Texte ->
La fin de la Révolution et le retour à la normalité montrent
toutefois à Ourika que le nouvel ordre politique n’a guère ébranlé
les anciens préjugés dont elle avait été la victime, et la société se
montre de nouveau « cruelle209 », car quelles que soient ses règles,
il ne peut pas en être autrement. Plus qu’un renoncement au
monde, sa décision de se réfugier dans un couvent est une fuite de
la solitude, l’insertion dans une communauté qui, abstraction faite
des liens de sang, donne « l’humanité tout entière pour la
famille210 ».
Dans les dernières décennies, Ourika n'a pas manqué desusciter l’attention de la critique engagée, au double titre de la
cause des Noirs et de la cause des femmes. Là aussi, les lectures
sont plurielles.
Il va de soi que Mme de Duras n’axe pas son roman sur le
problème de l’esclavage, et il n’est pas douteux que dans Ourika la
différence raciale est seulement un prétexte pour créer les
conditions d’un isolement extrême. Il s’agit néanmoins d’un
prétexte qui n’a rien de fortuit. Non seulement l’éducation libérale
de l’auteur et l’exemple de son père, qui s’était battu pour la
libération progressive des esclaves dans les colonies, l’avaient
amenée à sympathiser pour la cause des Noirs ; mais dans sa
jeunesse elle avait pu constater la brutalité des conditions de vie
des esclaves en Martinique ; et dans ses années londoniennes elle
avait suivi l’évolution du mouvement abolitionniste anglais, très
en avance sur la France – où, après la brève parenthèse
révolutionnaire, Napoléon avait rétabli l’esclavage en 1802. C’est
seulement après la condamnation de la traite des Noirs formulée
par le congrès de Vienne, et sous la pression britannique, que le
gouvernement français s’était résolu à se prononcer contre
l’esclavage, sans cependant en entraver la pratique. Mais Hugh
Honour rappelle211 que l’opinion publique française se sensibilisait
progressivement à cette cause, à partir de 1821, lorsqu’une
traduction du pamphlet de Thomas Clarkson, The Cries of Africa
to the Inhabitants of Europe (Le Cri des Africains contre les
Européens, leurs oppresseurs, ou Coup d’œil sur le commerce
homicide appelé Traite des Noirs), avait commencé à circuler en
France ; et grâce aux interventions de Benjamin Constant à la
Chambre des députés, du duc de Broglie à la Chambre des pairs,
une nouvelle campagne avait été engagée « contre le plus
abominable trafic qui ait jamais déshonoré l’espèce humaine212 ».

Consigne 1 ->
Renvoyez chaque ligne des enregistrements où figure la chaîne « many ». La casse compte.

Jeu d'enregistrements ->
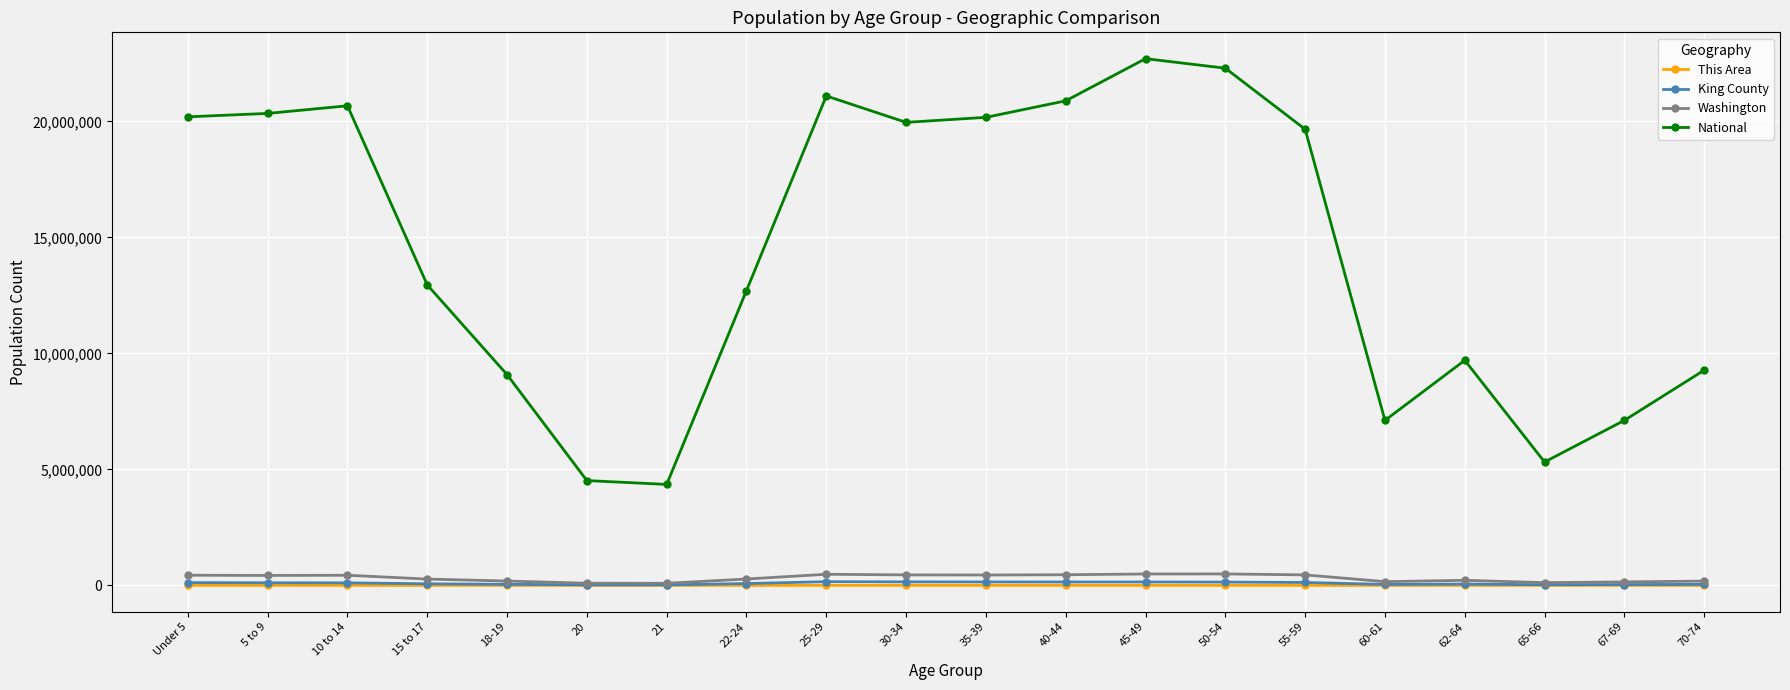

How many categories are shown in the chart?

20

* * *

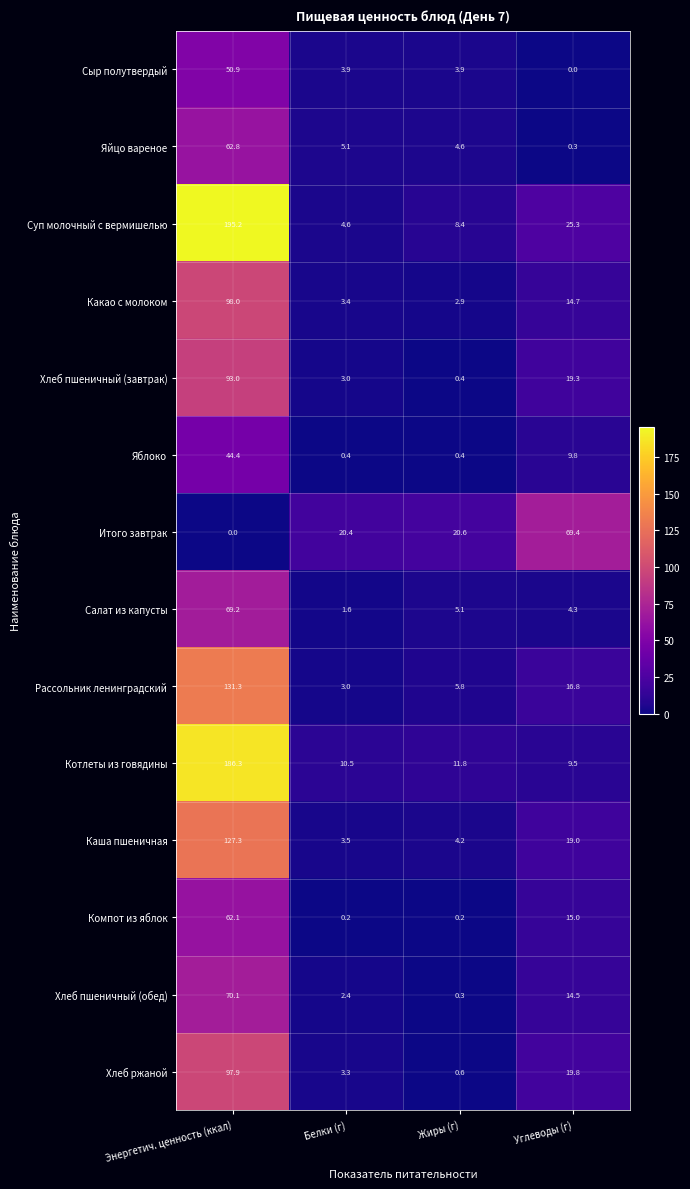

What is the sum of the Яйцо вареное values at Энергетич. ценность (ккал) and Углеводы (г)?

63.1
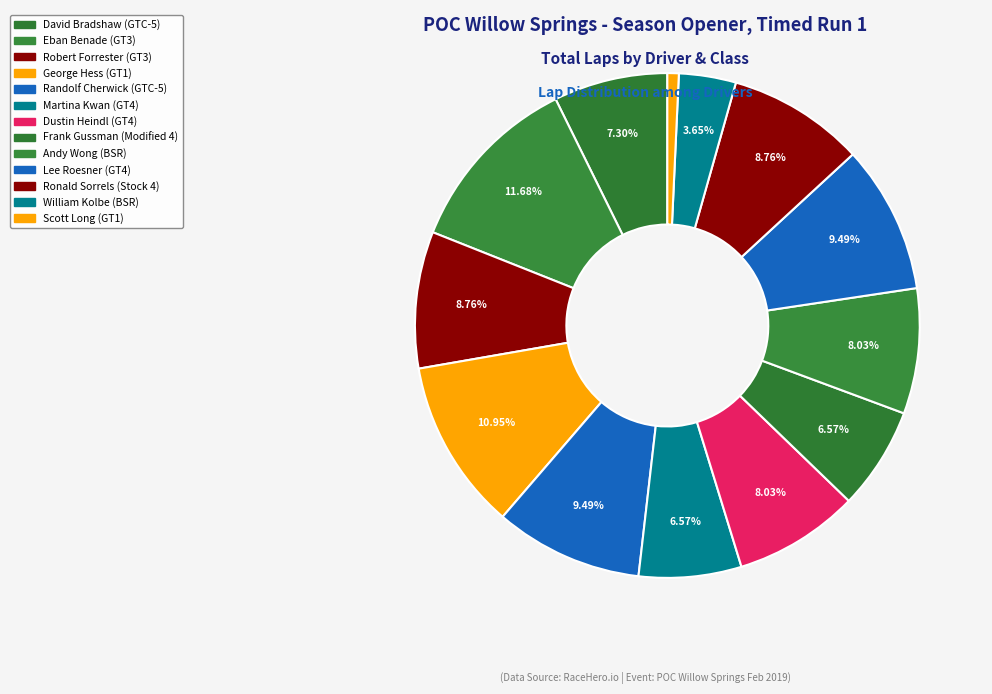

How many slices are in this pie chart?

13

Consigne 2 ->
Pour chaque affirmation, indiquez si elle concorde avec le texte sur Ourika. Répondez par oui ou par non et citez les mots du texte qui tranchent.
(a) Napoléon a rétabli l’esclavage en 1802.
(b) Le père de l’auteur s’était battu pour une libération immédiate des esclaves dans les colonies.
(c) En se prononçant contre l’esclavage, le gouvernement français en a aussi entravé la pratique.

Corrigé 1 ->
How many categories are shown in the chart?
How many slices are in this pie chart?

Corrigé 2 ->
(a) Oui : « Napoléon avait rétabli l’esclavage en 1802 ».
(b) Non : « s’était battu pour la libération progressive des esclaves dans les colonies ».
(c) Non : « sans cependant en entraver la pratique ».